WHAT YOU WILL DO:
Transcribe the records verbatim, images excluded.

SOURCE INFORMATION:
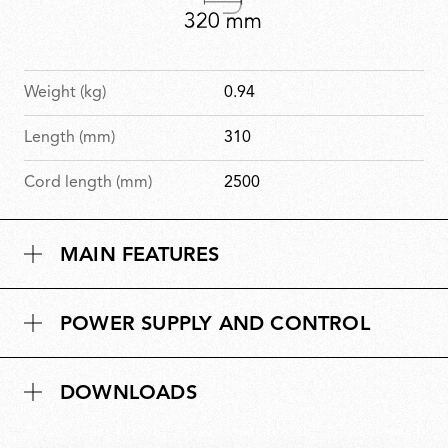
Weight (kg)
0.94
Length (mm)
310
Cord length (mm)
2500
MAIN FEATURES
POWER SUPPLY AND CONTROL
DOWNLOADS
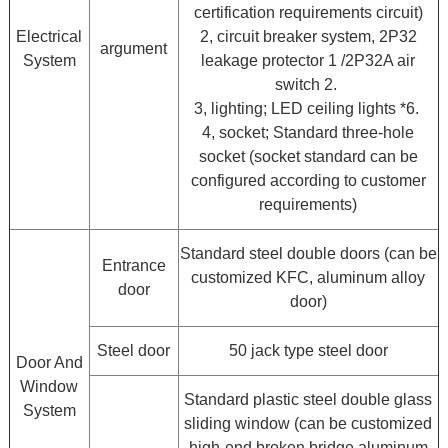
certification requirements circuit)
Electrical
2, circuit breaker system, 2P32
argument
System
leakage protector 1 /2P32A air
switch 2.
3, lighting; LED ceiling lights *6.
4, socket; Standard three-hole
socket (socket standard can be
configured according to customer
requirements)
Standard steel double doors (can be
Entrance
customized KFC, aluminum alloy
door
door)
Steel door
50 jack type steel door
Door And
Window
Standard plastic steel double glass
System
sliding window (can be customized
high-end broken bridge aluminum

RESPONSE AREA:
Weight (kg)
0.94
Length (mm)
310
Cord length (mm)
2500
MAIN FEATURES
POWER SUPPLY AND CONTROL
DOWNLOADS
certification requirements circuit)
Electrical
2, circuit breaker system, 2P32
argument
System
leakage protector 1 /2P32A air
switch 2.
3, lighting; LED ceiling lights *6.
4, socket; Standard three-hole
socket (socket standard can be
configured according to customer
requirements)
Standard steel double doors (can be
Entrance
customized KFC, aluminum alloy
door
door)
Steel door
50 jack type steel door
Door And
Window
Standard plastic steel double glass
System
sliding window (can be customized
high-end broken bridge aluminum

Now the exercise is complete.